Cole Tallman had resigned as the St. Thomas volleyball coach after the 2002 season and athletic director Steve Fritz was looking for a replacement. He also had another decade remaining as the Tommies’ very successful coach in men’s basketball, so he was willing to take suggestions from within the Twin Cities and the MIAC.
“A number of the volleyball people told me, ‘Take a look at a young guy who was at Augsburg,’” Fritz said Saturday. “That was Thanh [Pham]. You meet him and very soon you’re saying, ‘Great person; hard worker.’”
Pham was 27 years removed from being boosted into a large military helicopter by his father, Yen, helped in along with his mother, Xuan, and two siblings, in a desperate departure in the final hours of the Fall of Saigon in late April 1975.

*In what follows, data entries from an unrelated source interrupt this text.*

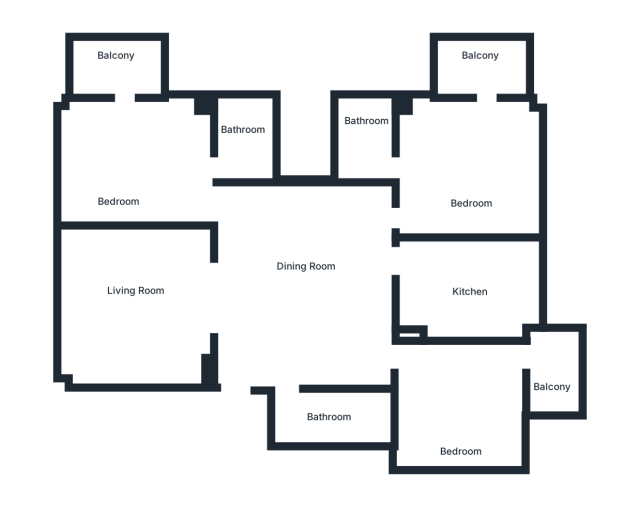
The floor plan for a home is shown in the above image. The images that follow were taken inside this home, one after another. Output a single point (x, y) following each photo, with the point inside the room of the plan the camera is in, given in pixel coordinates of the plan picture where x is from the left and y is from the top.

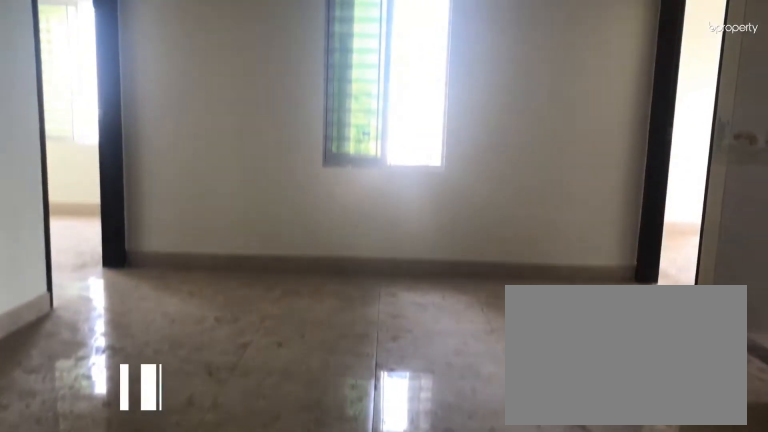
(311, 286)
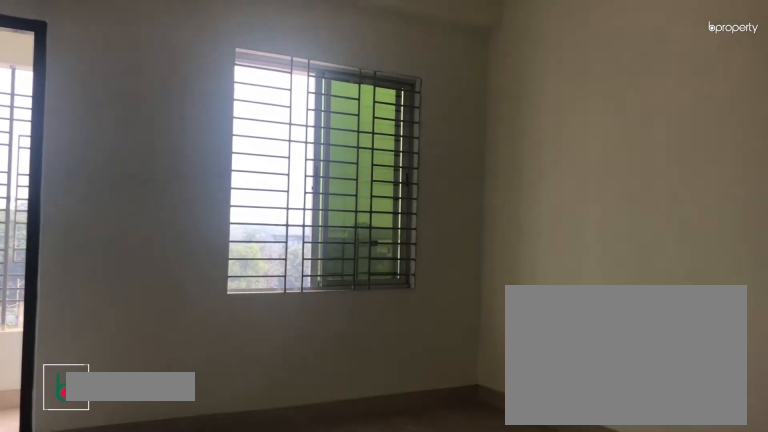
(461, 419)
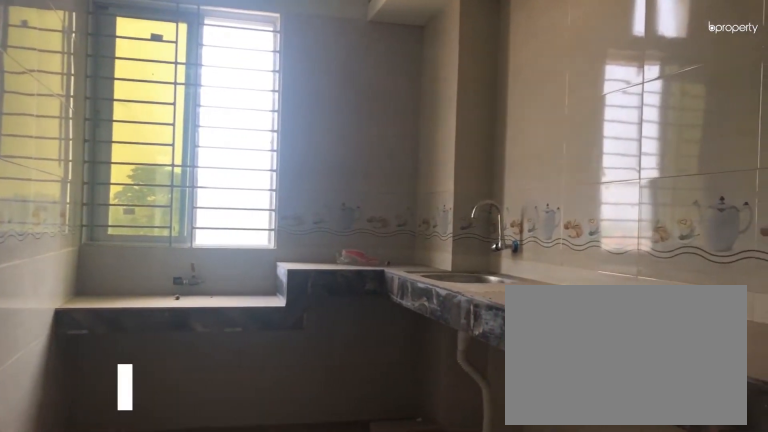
(474, 293)
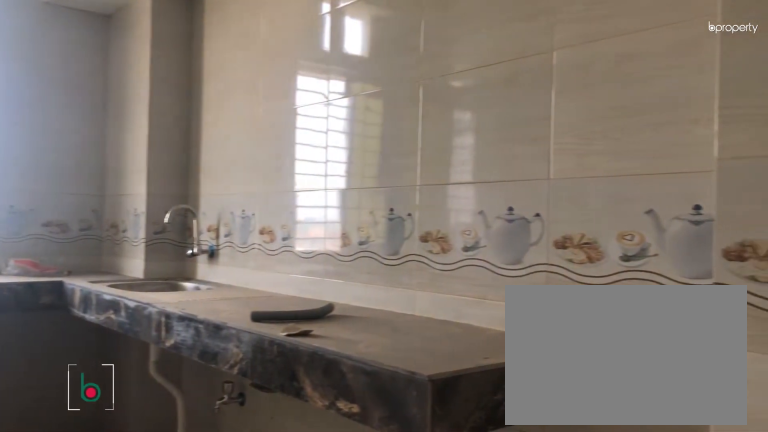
(474, 293)
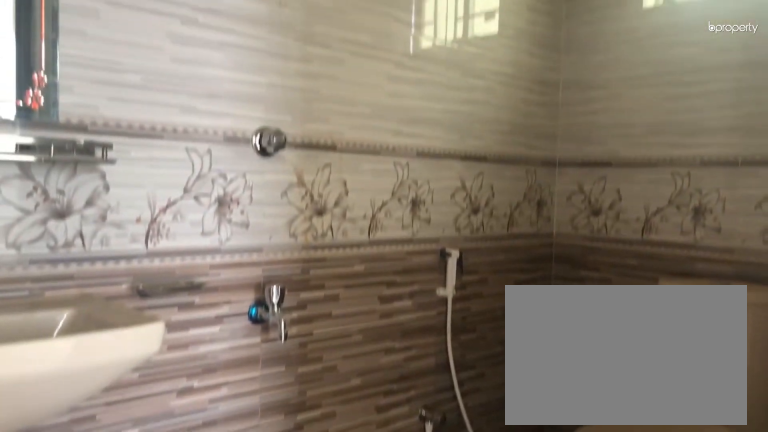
(360, 138)
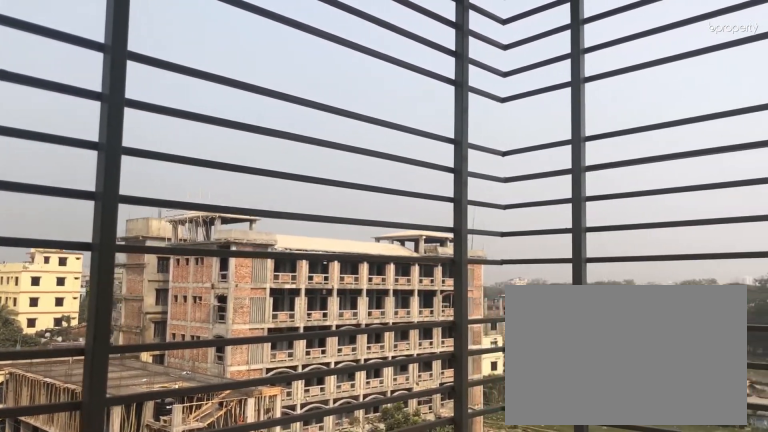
(481, 74)
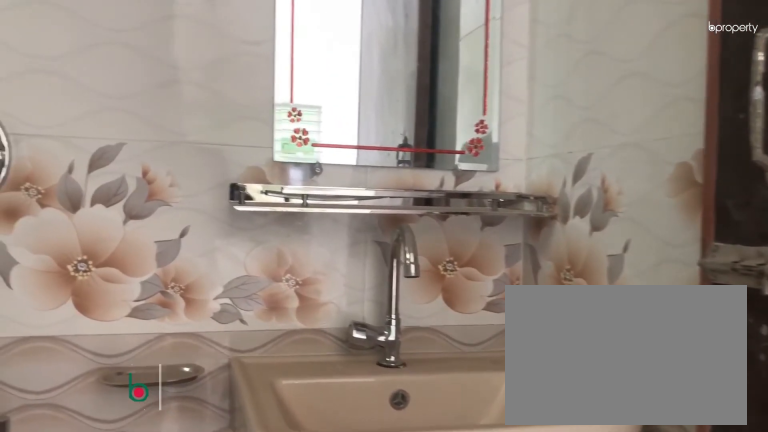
(239, 139)
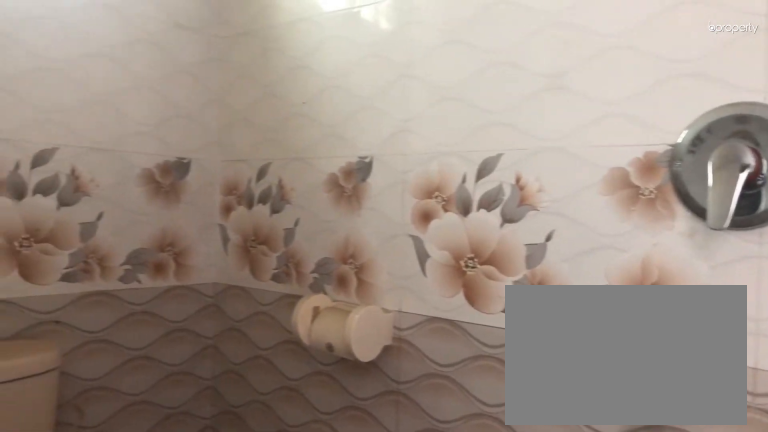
(239, 139)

“I don’t remember much,” Pham said with a slight smile on Thursday. “I was 3 months old and in my mother’s arms.”
They were not allowing men on that helicopter, so Yen stayed behind — hoping to get out later before being captured as a member of the South Vietnam military, and presumably meeting the fate that did so many at the hands of the North Vietnamese conquerors.
“Our dad got out by boat,” Thanh said this week. “Back in ’75, of course, there were no cell phones, no registry of the refugees on this island, no way of knowing, and my mother somehow walked into a tent and saw my father.
“My dad still has friends who never found their families in the same circumstance.”
There was a Lutheran church in Albert Lea that sponsored the Phams. They wound up in Osseo, with two more children born in the U.S. A whole and vibrant family of seven, and happy that Mom and Dad are still around.